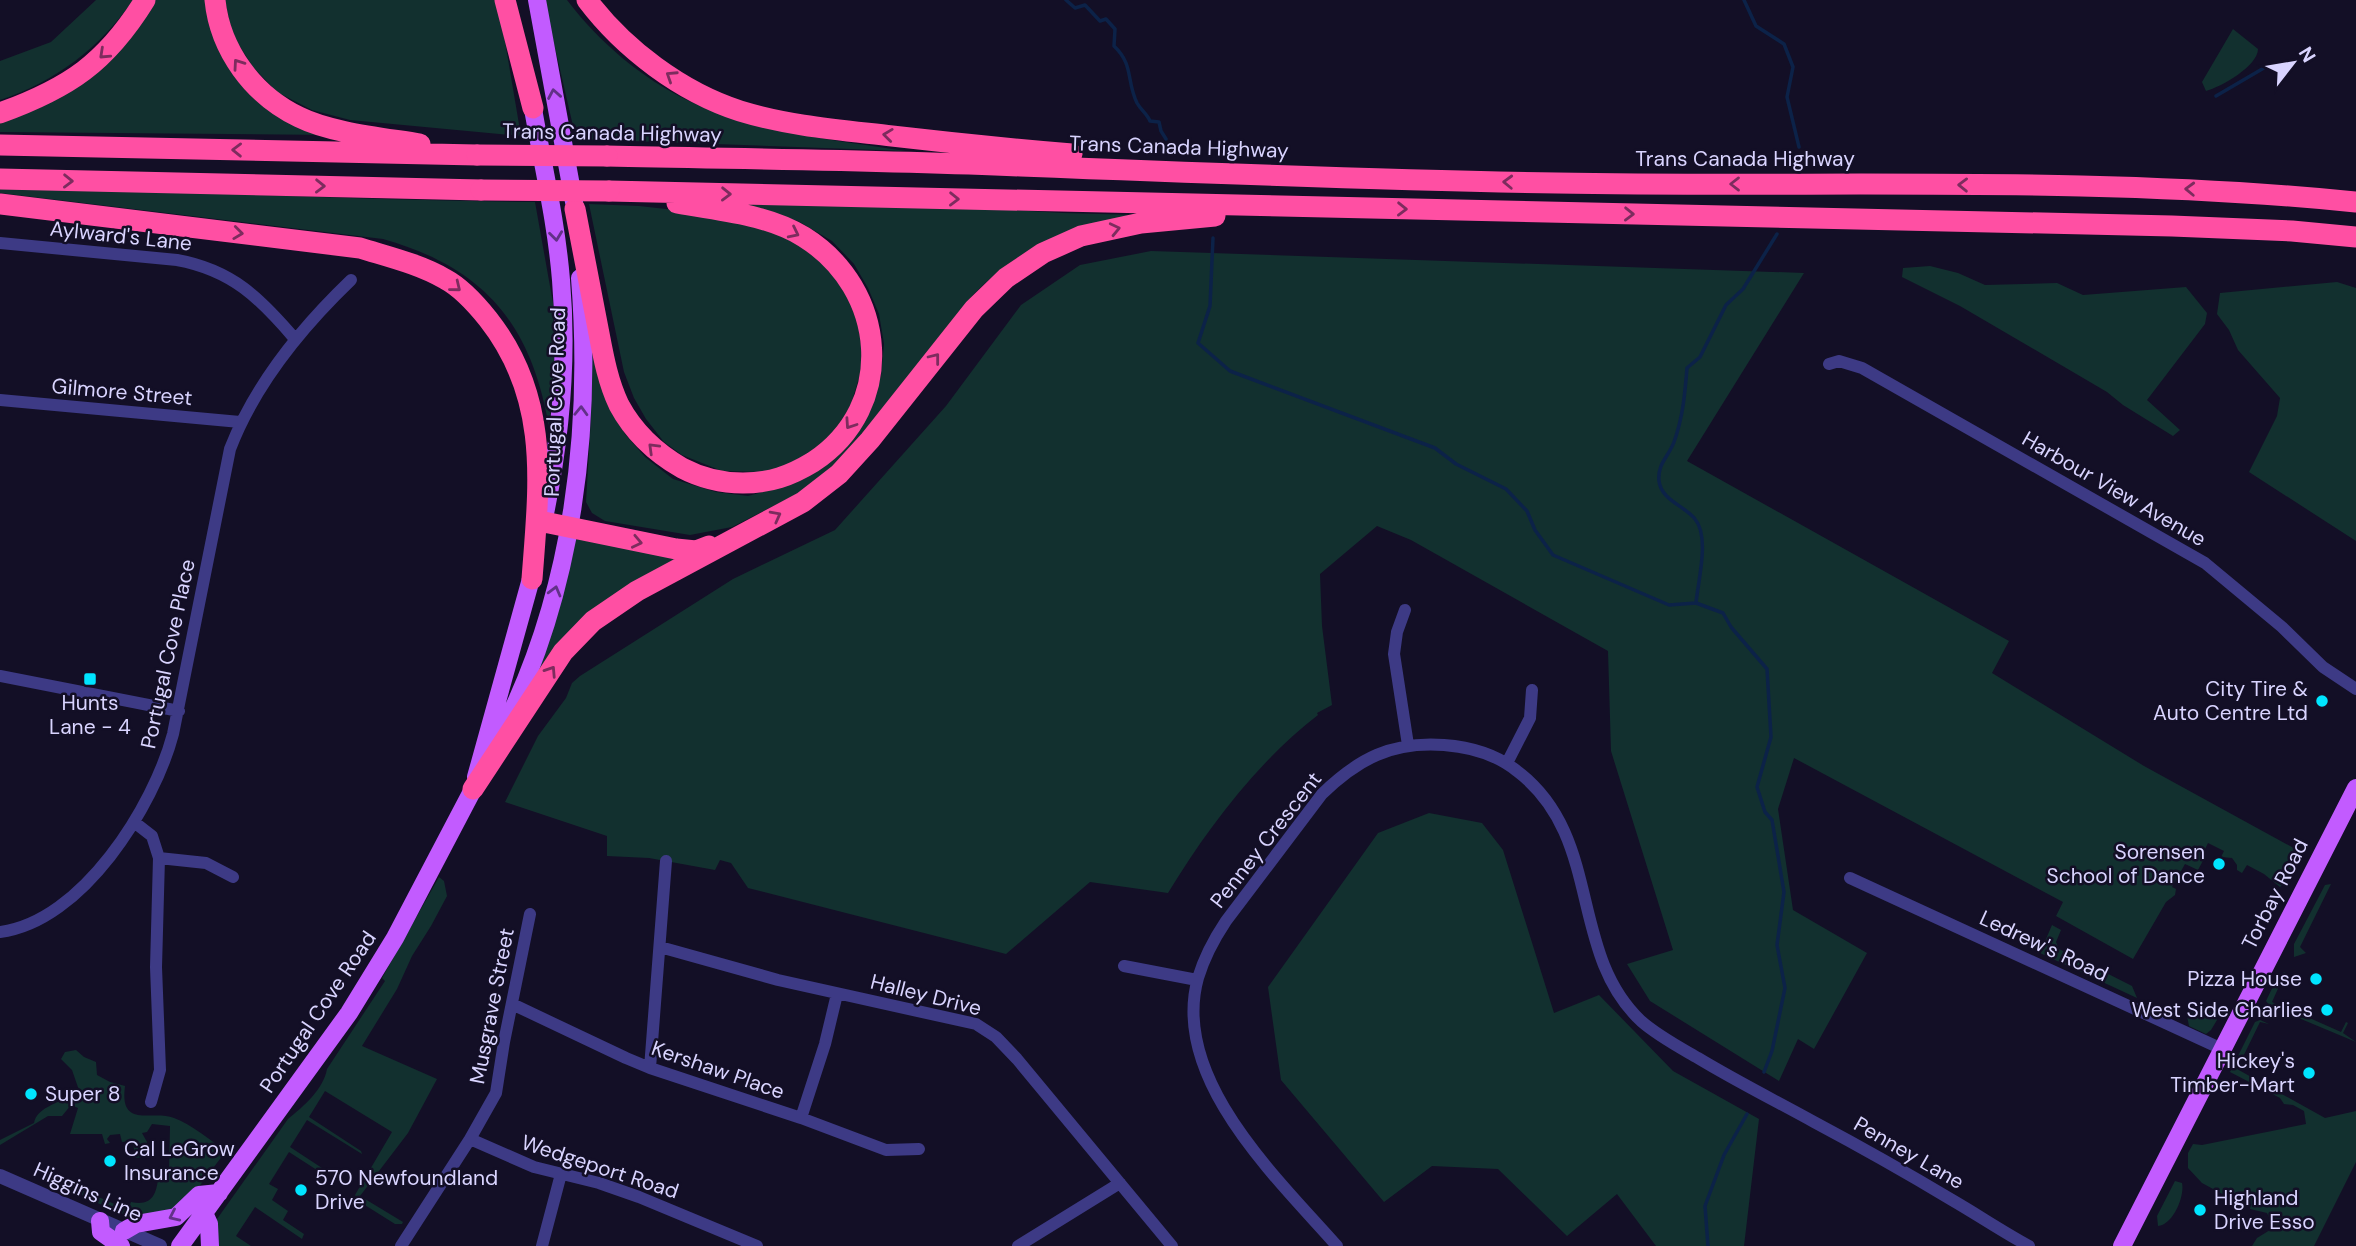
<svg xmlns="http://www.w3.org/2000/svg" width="2356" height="1246" font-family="'DM Sans',sans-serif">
	<rect width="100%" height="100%" fill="#130f26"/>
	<path fill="#12302f" d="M96,0H133C100,48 55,82 0,100V61L51,42Z
		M153,0H209L224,50L334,135L0,132V121L33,108Z
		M225,0H498L521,136L350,120L312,110L277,92L253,67L232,34Z
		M544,0H567C599,42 641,78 689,101C754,132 836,140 906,151L576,139Z
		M2233,29L2258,49C2258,66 2221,87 2206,91L2202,82Z
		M0,186C178,191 357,200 535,202L553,303L555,366L549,427C531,324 485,268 383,239L0,193Z
		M730,202L978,208L1063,213L1137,215C1071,225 1021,246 973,295L855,449L801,492L732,527L690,535L605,521L592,513L586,502L591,417L593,320L606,399L625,434L645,457L673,479L716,492L748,496L777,488L872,405L881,375L884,344L879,314L868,288L854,264L832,241L798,221Z
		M589,204L639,206L729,216L809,246L857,302L863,365L851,404L834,436L793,464L765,472L722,471L682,455L664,442L646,419L634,398L624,372Z
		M1151,251L1804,273L1687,461L2009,641L1992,673L2144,766L2301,852L2287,880L2280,887L2264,874L2247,865L2242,873L2237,870V865L2232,858L2221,857L2224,851L2208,843L2202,855L2205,857L2198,870L2185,864L2172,887L2176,889L2175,895L2166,902L2133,959L2056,916L2063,902L1794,758L1778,809L1793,910L1867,953L1814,1049L1798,1039L1779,1081L1650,1001L1627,964L1673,950L1611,751L1608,651L1411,540L1377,526L1320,574L1322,626L1332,705L1317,713L1318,715C1257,762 1207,829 1168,893L1090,882L1006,954L748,888L731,863L720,860L715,870L649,858L607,856V836L505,802L538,736L566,698L572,683L580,676L733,579L835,530L946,406L1021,305L1080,265Z
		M1930,266L1958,273L1985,285L2057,283L2083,295L2186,287L2207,313L2205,324L2147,400L2180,430L2173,436L2123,405L2107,392L1960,306L1902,277L1903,268Z
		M2337,282L2356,288V541L2249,472L2277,416L2280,398L2238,350L2229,330L2217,314L2220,293Z
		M578,534L692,556L641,581L526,696L573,540Z
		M1429,813L1482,823L1503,850L1554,1013L1599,995L1673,1071L1759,1119L1744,1246H1656L1617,1194L1567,1236L1498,1169L1432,1166L1384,1202L1281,1080L1268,987L1378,833Z
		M439,877L444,881L447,896L431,926L412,956L397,989L362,1046L437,1079L408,1133L360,1196L403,1222L402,1224H395L360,1202L355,1195L392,1132L325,1091L309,1117L361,1151L362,1154L307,1120L290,1147L322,1168L320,1172L289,1152L269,1184L278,1189L272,1200L288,1211L283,1220L304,1234L302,1239L255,1207L236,1236L251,1246H216L214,1231L217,1219L288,1119C304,1106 323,1090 327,1069L385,981L382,978Z
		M2331,884L2300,947L2306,953L2294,957V944L2325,885Z
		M2052,925L2061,930L2056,942L2059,949L2132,986L2137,998L2040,953Z
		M2284,972L2286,973L2290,985L2281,982L2272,1002L2302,1018L2305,1016L2341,1032L2346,1022L2348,1023L2343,1033L2356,1042L2270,1006L2266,1001L2276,980Z
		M2194,1005L2215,1014L2217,1020L2211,1030L2206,1034L2189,1026L2187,1016Z
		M2260,1020L2269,1024L2260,1022L2237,1069L2325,1118L2356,1111V1162L2314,1246H2252L2257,1238L2270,1230L2271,1222L2267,1213L2250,1209L2251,1204L2243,1200L2241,1204L2202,1183L2188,1168V1153L2193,1144L2202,1145L2306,1124L2304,1111L2293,1105L2284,1104L2280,1098L2230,1072L2255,1022Z
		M76,1050L84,1057L96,1062L97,1075L110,1082L125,1086C119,1130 153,1109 174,1118C191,1124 211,1141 226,1151L192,1196L176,1209L132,1216L116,1212L65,1187L67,1183L128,1210L131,1202C150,1206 156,1197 158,1179H165L169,1173L170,1126L152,1124L147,1132L142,1133L147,1142L146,1157L135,1158L133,1141L122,1142L120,1134L110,1135L107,1139L110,1143L105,1144L102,1134H70L78,1108L71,1105L62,1116H48L0,1145V1140L34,1123C37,1108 56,1104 70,1096L72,1101L81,1096L72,1070L61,1059L65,1052Z
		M2175,1181L2182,1183C2185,1196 2173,1225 2158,1226L2157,1216Z"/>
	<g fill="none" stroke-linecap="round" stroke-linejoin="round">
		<path stroke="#0c2248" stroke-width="3.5" d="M1066,0L1075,8L1085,5L1100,21L1106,19L1115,29L1114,46C1134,65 1126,80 1137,103C1141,110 1147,114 1150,121L1159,122L1161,131L1166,139
			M1744,0L1756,26L1784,44L1793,67L1787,97L1799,147
			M2216,96L2269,65
			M1213,238L1210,306L1198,343L1230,371L1435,448L1456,464L1506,489L1527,511L1535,530L1553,555L1669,605L1696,603L1723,613L1731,627L1767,669L1771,737L1757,787L1765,812L1772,820L1784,892L1777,945L1785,988L1772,1051L1764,1072
			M1696,603C1698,581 1710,537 1695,519C1685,506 1661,500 1659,481C1657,464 1669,456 1674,442C1683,417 1685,393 1687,368L1700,357L1726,305L1743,289L1777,234
			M1708,1246L1705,1206L1724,1155L1747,1114"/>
		<path stroke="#3d3a85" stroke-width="12" d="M0,243L177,260C232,270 260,298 295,339
			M1829,364L1839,361L1862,368L2205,563L2282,627L2323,667L2356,689
			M0,400L240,422
			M1405,610L1397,632L1394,654L1408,745
			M0,676L179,711
			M1507,763L1530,718L1532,690
			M134,822L152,836L159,858L156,967L160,1070L151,1102
			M159,858L206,863L233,877
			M1850,878L2222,1049
			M0,932C82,922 154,806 173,734L230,449C255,384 301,328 351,280
			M660,947L778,980L976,1024L996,1037L1017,1059L1172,1246
			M1124,966L1197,980
			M512,1004L626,1058L650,1068L801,1118L886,1150L919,1149
			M650,1068L666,861
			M801,1118L825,1044L837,994
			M470,1139L534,1167L599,1183L639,1197L757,1246
			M401,1246L470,1139L496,1093L504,1042L530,914
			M542,1246L561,1174
			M1018,1246L1120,1183
			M1337,1246C1277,1178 1170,1078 1198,978C1204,958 1214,939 1226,921L1322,794C1358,759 1392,741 1444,745C1471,747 1496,754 1517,771C1604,837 1567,951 1641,1021C1658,1036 1679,1047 1698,1058C1736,1081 1776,1101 1814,1122C1861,1147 1907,1173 1952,1200C1978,1215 2003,1232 2029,1246"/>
		<path stroke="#3d3a85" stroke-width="14" d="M0,1176L160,1246"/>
		<path stroke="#c25bff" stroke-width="18" d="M537,0L574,202
			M531,97C541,158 556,218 561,280C568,361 560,444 543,523
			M504,728C573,590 592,431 580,278
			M476,777L534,568
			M204,1213L209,1224L210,1246
			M100,1221L101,1232L121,1246
			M124,1231L136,1224L176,1217L199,1195L219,1193
			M180,1246L349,1013L395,938L479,778
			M2122,1246L2356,788"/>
		<path stroke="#ff4fa3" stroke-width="21" d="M215,0C220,50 253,95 299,117C331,133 384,138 420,144
			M505,0L533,108
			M587,0C624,49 681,92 740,111C789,126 841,130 892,136C952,143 1012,149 1072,154
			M0,113C69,88 106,63 145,0
			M0,145L477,155
			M607,156C745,159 883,160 1021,166C1199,173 1378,180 1557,183C1823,188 2091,175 2356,202
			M0,179L481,190
			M609,191L2172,226L2292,231L2356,237
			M0,204L360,248C389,257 419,264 445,279C462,288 476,304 488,319C551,399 539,485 532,579
			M575,209C582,245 589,282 596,318C602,348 606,378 619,405C634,433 656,453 682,468C701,478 722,483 743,483C770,483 790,476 813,462C898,406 887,289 804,237C767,214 719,211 677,203
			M544,522L676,549L696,551L709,546
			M473,789L563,652L593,621L637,591L803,502L839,474L870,440L974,309L1006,278L1043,253L1081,236L1141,223L1215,216"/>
		<path stroke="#ff4fa3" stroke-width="21" d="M477,155L607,156
			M481,190L609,191"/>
	</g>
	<defs><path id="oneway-chevron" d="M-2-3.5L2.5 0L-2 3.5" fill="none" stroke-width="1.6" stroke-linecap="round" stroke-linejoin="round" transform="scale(1.75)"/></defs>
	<g stroke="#7d2c5e">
		<use href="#oneway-chevron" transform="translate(104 54) rotate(137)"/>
		<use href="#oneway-chevron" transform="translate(238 64) rotate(-125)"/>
		<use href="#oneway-chevron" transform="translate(671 76) rotate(-147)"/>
		<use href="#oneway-chevron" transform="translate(888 135) rotate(-173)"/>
		<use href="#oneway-chevron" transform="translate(237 150) rotate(-179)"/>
		<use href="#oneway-chevron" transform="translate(68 181) rotate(1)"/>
		<use href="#oneway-chevron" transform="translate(1508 182) rotate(-178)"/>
		<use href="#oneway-chevron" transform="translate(1735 184) rotate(-180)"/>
		<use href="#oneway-chevron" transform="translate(1963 185) rotate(-179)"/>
		<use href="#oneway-chevron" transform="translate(320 186) rotate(1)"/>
		<use href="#oneway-chevron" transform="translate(2190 189) rotate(-178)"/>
		<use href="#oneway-chevron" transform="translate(726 194) rotate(1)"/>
		<use href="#oneway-chevron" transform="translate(954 199) rotate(1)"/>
		<use href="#oneway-chevron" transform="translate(1402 209) rotate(1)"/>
		<use href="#oneway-chevron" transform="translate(1629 214) rotate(1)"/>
		<use href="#oneway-chevron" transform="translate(1115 229) rotate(-13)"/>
		<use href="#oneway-chevron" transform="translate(238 233) rotate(7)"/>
		<use href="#oneway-chevron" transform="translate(794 233) rotate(26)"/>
		<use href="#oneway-chevron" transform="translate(456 287) rotate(39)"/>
		<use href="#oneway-chevron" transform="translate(935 358) rotate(-52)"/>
		<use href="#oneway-chevron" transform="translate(850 424) rotate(124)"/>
		<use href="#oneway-chevron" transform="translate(653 448) rotate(-136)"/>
		<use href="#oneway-chevron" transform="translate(776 516) rotate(-28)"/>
		<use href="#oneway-chevron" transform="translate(637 542) rotate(12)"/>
		<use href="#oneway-chevron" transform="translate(551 671) rotate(-57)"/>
	</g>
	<g stroke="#623188">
		<use href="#oneway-chevron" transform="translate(554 94) rotate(-100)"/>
		<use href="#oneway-chevron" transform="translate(556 236) rotate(83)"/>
		<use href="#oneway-chevron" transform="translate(581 411) rotate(-88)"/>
		<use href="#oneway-chevron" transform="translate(555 591) rotate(-75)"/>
		<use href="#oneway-chevron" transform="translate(174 1216) rotate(155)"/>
	</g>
	<g fill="#00e5ff" stroke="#130f26" stroke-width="2.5">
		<rect x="83" y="672" width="14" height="14" rx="3.5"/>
		<circle cx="2322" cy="701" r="7"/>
		<circle cx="2219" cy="864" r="7"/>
		<circle cx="2316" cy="979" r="7"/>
		<circle cx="2327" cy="1010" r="7"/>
		<circle cx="2309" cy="1073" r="7"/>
		<circle cx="31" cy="1094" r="7"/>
		<circle cx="110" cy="1161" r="7"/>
		<circle cx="301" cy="1190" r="7"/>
		<circle cx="2200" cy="1210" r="7"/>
	</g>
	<g text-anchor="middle" stroke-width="5" stroke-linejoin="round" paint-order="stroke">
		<g font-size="21" fill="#d9d4ff" stroke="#130f26">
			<text transform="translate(612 133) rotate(1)" y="7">Trans Canada Highway</text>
			<text transform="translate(1179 147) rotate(2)" y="7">Trans Canada Highway</text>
			<text x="1745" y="166">Trans Canada Highway</text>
			<text transform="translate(121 236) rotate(6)" y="7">Aylward's Lane</text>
			<text transform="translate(122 392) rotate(5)" y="7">Gilmore Street</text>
			<text transform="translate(555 402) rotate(-88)" y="7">Portugal Cove Road</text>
			<text transform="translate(2114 489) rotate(30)" y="7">Harbour View Avenue</text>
			<text transform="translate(168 654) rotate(-78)" y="7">Portugal Cove Place</text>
			<text transform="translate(1266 840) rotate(-52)" y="7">Penney Crescent</text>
			<text transform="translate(2275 894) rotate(-63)" y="7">Torbay Road</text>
			<text transform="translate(2044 946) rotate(25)" y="7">Ledrew's Road</text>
			<text transform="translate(926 995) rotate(14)" y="7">Halley Drive</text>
			<text transform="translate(492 1006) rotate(-79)" y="7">Musgrave Street</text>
			<text transform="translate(318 1012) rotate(-56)" y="7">Portugal Cove Road</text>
			<text transform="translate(718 1070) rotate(19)" y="7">Kershaw Place</text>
			<text transform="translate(1909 1153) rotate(30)" y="7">Penney Lane</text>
			<text transform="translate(600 1167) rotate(18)" y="7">Wedgeport Road</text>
			<text transform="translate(88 1192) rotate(24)" y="7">Higgins Line</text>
		</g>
		<g font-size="21" fill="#d9d4ff" stroke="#130f26" text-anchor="end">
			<text x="2308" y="696">City Tire &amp;<tspan x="2308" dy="24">Auto Centre Ltd</tspan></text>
			<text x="90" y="710" text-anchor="middle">Hunts<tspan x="90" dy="24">Lane - 4</tspan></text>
			<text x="2205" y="859">Sorensen<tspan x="2205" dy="24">School of Dance</tspan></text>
			<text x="2302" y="986">Pizza House</text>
			<text x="2313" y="1017">West Side Charlies</text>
			<text x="2295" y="1068">Hickey's<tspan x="2295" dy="24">Timber-Mart</tspan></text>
			<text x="45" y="1101" text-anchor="start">Super 8</text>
			<text x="124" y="1156" text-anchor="start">Cal LeGrow<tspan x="124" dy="24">Insurance</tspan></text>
			<text x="315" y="1185" text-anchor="start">570 Newfoundland<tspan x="315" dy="24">Drive</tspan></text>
			<text x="2214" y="1205" text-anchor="start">Highland<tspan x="2214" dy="24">Drive Esso</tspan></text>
		</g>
	</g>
	<g transform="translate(2293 63) rotate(59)" stroke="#130f26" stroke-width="5" paint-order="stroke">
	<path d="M0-5L12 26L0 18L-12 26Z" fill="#d9d4ff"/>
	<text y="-10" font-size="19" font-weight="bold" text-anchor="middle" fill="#d9d4ff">N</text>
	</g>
</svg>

•••••

• AIM OF THE TASK:
Filter the listing for the word "linecap" and copy every line that holds it.

• WRITTEN RESPONSE:
	<g fill="none" stroke-linecap="round" stroke-linejoin="round">
	<defs><path id="oneway-chevron" d="M-2-3.5L2.5 0L-2 3.5" fill="none" stroke-width="1.6" stroke-linecap="round" stroke-linejoin="round" transform="scale(1.75)"/></defs>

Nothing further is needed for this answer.